DATASET

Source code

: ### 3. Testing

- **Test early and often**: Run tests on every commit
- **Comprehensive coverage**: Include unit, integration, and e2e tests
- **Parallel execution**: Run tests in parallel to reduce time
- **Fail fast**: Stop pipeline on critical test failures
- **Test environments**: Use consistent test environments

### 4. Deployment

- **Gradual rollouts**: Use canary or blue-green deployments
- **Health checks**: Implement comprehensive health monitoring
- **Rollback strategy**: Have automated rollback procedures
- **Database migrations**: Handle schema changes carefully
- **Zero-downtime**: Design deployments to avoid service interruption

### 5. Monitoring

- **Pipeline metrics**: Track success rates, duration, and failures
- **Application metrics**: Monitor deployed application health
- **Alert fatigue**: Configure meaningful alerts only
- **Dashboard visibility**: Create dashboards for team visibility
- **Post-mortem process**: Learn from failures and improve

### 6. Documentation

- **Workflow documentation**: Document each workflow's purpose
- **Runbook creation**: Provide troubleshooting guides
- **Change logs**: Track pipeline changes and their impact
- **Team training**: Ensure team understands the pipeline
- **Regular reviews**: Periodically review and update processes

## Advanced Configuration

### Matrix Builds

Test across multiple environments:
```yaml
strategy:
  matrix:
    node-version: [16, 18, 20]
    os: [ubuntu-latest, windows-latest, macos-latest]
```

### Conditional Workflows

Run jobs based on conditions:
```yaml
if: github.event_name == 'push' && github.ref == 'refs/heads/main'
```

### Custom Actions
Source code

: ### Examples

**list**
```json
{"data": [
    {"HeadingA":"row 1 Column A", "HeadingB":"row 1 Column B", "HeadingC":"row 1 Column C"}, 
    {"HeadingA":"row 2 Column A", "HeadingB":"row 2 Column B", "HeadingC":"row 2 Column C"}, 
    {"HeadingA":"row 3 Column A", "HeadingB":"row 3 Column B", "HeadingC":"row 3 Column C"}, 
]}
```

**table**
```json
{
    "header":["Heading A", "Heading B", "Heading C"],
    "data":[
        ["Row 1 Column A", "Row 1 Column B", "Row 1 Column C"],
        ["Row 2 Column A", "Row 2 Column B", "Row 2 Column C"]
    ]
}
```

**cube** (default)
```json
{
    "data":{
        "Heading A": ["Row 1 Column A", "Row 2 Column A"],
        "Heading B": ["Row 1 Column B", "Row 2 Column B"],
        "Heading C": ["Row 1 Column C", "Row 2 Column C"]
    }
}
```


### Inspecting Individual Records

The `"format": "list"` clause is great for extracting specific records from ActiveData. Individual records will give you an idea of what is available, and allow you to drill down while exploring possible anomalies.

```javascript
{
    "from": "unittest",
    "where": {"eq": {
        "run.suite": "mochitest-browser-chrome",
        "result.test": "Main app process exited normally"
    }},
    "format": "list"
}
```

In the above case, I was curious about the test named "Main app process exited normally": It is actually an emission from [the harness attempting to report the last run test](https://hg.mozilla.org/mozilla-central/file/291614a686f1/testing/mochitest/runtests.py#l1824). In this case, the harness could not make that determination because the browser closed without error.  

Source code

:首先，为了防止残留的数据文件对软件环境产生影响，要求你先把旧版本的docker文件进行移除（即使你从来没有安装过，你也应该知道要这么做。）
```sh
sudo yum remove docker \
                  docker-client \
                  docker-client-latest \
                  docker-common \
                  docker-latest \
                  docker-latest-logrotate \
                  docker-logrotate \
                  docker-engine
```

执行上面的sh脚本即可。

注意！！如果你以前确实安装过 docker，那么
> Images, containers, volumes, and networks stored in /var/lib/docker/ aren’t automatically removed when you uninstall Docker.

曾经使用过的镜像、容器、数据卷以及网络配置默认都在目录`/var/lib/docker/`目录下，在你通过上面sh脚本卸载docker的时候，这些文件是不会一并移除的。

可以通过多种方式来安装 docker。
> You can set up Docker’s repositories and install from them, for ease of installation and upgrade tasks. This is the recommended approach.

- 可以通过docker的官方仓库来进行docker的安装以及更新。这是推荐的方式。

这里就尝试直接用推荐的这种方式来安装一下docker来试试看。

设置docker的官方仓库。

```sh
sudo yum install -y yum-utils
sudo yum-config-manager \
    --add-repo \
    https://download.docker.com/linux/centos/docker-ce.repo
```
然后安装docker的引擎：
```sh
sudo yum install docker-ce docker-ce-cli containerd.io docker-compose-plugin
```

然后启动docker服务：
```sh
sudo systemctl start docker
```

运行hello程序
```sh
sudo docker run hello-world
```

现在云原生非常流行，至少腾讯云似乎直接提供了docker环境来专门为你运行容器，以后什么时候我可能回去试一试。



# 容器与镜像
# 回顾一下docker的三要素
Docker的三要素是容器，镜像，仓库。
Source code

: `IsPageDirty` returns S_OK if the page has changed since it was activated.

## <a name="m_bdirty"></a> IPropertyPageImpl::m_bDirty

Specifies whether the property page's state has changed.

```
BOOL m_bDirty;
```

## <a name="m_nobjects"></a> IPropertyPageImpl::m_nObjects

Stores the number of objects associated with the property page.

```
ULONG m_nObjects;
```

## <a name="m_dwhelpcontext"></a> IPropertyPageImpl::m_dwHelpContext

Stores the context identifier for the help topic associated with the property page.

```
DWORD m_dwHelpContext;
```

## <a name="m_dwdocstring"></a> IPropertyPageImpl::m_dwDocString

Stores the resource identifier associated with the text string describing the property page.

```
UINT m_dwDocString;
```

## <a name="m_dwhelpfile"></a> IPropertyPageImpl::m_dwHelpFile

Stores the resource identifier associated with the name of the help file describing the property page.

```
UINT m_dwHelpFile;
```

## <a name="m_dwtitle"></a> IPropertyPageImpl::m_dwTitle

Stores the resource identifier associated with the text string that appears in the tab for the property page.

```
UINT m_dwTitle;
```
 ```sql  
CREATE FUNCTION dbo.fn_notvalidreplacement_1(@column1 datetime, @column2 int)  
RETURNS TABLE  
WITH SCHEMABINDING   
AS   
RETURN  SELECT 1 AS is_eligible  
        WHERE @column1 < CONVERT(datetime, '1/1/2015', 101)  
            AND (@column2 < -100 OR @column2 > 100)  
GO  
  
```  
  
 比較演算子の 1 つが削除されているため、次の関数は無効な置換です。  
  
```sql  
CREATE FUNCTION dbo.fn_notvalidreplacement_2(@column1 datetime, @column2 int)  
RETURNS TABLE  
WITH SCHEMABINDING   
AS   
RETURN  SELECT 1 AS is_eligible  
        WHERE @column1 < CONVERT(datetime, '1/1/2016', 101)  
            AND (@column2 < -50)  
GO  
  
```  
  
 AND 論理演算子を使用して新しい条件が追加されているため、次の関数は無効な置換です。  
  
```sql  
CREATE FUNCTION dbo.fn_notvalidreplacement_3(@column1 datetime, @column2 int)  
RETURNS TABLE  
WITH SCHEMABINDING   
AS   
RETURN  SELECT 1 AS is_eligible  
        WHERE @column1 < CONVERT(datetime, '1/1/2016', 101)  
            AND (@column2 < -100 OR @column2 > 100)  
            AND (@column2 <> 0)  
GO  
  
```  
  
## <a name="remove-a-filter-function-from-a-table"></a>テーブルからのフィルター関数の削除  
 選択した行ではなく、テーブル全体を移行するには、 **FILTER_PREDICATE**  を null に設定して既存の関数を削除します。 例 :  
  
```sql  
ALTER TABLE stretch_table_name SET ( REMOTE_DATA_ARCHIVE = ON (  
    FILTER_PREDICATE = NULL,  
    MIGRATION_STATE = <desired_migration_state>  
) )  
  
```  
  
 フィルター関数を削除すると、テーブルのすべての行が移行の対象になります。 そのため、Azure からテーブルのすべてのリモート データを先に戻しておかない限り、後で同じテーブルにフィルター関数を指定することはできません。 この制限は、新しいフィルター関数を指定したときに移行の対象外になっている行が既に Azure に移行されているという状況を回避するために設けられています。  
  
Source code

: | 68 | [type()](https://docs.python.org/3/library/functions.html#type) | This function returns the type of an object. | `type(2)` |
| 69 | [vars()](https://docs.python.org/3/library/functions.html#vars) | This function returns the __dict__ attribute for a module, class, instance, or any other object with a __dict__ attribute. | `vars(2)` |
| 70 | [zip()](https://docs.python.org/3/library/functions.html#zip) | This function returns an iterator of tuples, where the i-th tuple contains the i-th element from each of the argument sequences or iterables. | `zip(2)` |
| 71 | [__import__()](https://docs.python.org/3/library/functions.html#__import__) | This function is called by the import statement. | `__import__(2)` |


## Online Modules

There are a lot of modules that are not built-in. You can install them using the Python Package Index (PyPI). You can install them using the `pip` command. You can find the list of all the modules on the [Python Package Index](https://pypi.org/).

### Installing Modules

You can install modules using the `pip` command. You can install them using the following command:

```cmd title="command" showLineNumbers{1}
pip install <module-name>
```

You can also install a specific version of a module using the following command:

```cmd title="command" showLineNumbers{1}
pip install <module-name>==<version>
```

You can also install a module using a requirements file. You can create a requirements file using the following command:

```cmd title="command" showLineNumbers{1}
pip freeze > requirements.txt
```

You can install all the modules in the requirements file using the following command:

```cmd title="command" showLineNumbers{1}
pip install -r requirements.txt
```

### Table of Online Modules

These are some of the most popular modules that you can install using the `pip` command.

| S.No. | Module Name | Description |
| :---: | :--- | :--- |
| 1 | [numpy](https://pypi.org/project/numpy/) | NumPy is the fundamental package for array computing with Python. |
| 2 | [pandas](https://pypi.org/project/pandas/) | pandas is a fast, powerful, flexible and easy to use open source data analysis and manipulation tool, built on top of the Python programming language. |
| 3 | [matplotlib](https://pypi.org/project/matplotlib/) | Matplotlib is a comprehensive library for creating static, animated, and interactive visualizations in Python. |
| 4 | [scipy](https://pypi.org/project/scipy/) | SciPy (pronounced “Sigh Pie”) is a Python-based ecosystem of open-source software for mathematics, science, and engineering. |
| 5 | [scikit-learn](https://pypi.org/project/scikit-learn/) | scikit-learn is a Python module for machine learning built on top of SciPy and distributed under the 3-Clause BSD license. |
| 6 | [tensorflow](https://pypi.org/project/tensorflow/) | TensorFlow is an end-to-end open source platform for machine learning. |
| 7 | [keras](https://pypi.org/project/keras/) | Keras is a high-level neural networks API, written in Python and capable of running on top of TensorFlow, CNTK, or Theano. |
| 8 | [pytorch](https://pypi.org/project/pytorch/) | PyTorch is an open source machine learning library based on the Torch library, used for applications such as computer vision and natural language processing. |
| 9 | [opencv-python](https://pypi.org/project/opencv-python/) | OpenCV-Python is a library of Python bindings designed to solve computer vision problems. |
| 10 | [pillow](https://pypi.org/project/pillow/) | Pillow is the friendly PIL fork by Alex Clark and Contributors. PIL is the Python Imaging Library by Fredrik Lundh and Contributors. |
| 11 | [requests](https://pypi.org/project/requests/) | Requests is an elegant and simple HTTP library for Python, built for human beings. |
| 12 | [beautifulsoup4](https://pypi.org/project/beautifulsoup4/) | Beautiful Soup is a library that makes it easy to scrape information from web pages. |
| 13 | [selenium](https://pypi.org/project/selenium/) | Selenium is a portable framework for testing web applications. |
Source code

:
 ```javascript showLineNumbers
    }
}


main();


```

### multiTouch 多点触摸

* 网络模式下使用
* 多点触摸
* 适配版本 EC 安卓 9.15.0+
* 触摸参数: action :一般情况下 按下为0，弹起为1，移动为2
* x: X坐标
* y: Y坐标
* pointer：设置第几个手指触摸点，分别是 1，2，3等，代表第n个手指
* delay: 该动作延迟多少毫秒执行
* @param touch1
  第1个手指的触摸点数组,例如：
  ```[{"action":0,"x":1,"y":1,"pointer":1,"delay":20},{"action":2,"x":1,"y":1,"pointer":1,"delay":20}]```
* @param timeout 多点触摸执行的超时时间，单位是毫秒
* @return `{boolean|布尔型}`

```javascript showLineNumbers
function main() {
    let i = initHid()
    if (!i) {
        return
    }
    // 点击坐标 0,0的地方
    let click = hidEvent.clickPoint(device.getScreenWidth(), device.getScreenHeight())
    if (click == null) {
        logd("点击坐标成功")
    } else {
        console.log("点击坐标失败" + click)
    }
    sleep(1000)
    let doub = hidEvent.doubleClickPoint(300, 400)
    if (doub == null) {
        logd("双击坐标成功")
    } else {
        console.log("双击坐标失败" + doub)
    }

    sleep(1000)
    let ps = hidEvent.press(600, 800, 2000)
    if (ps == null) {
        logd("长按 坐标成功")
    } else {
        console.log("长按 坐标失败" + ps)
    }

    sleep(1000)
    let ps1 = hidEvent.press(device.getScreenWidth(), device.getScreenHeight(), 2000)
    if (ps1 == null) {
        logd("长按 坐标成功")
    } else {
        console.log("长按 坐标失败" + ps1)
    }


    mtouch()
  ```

EXERCISE BRIEF
Repeat word for word every line from the start of the entries to the line holding "- **Gradual rollouts**: Use", inclusive, and nothing else.

EXERCISE RESULT
Source code

: ### 3. Testing

- **Test early and often**: Run tests on every commit
- **Comprehensive coverage**: Include unit, integration, and e2e tests
- **Parallel execution**: Run tests in parallel to reduce time
- **Fail fast**: Stop pipeline on critical test failures
- **Test environments**: Use consistent test environments

### 4. Deployment

- **Gradual rollouts**: Use canary or blue-green deployments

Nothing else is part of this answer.